(MATERIAL FOR THIS EXERCISE Opens)

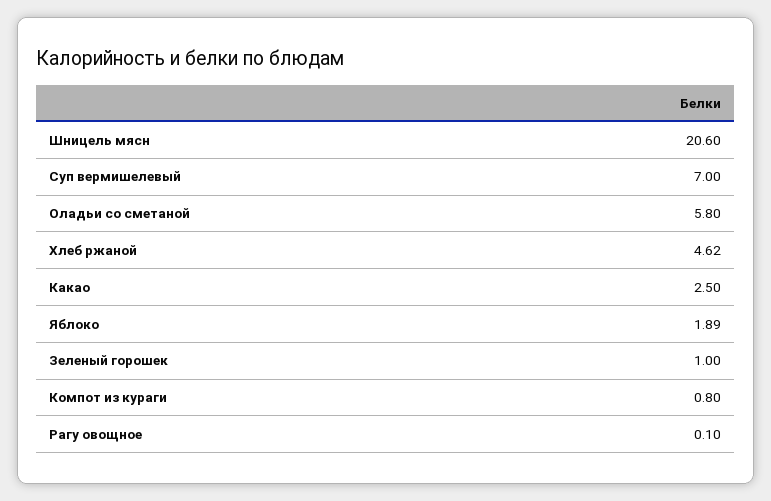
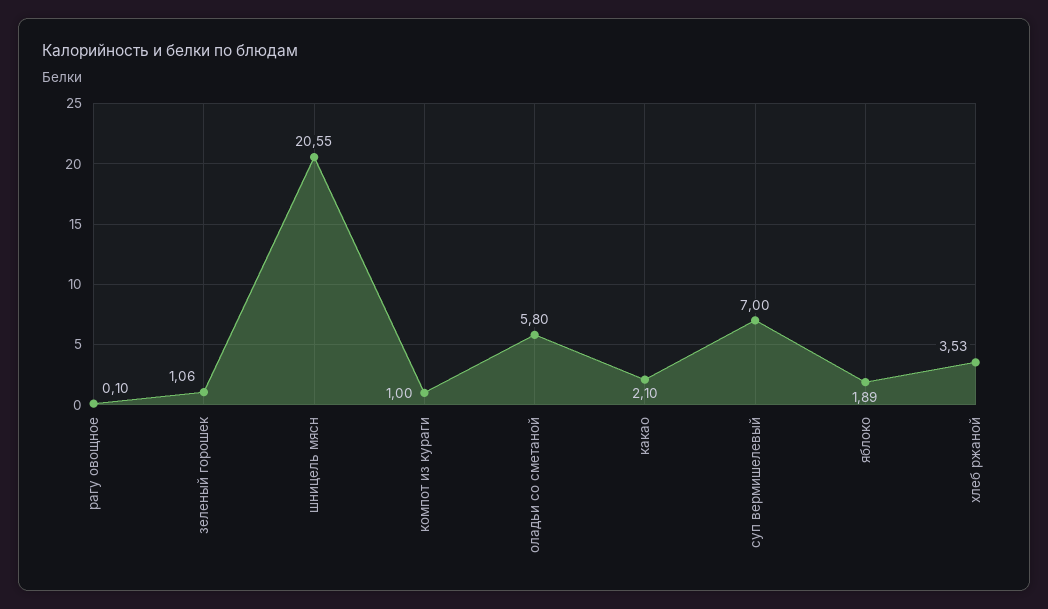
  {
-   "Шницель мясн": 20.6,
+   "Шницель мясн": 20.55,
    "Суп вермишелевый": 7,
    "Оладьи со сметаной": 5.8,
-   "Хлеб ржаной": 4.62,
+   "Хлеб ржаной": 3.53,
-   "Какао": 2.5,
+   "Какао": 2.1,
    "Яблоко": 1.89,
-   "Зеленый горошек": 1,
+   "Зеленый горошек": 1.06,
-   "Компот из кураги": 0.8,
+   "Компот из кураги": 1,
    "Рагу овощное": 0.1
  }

(MATERIAL FOR THIS EXERCISE Closes)
(MATERIAL FOR THIS EXERCISE Opens)

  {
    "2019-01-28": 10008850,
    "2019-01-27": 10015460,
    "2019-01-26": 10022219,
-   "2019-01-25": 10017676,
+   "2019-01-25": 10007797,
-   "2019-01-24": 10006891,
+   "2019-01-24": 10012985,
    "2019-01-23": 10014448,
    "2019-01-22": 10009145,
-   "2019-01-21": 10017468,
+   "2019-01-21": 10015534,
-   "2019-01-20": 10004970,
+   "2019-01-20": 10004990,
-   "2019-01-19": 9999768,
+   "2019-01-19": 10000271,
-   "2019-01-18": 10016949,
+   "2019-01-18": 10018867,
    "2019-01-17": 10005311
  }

(MATERIAL FOR THIS EXERCISE Closes)

== REQUEST ==
A single number is the answer: the number of lines in the entries that contain "кураги".

== ANSWER FOR THE TASK ==
2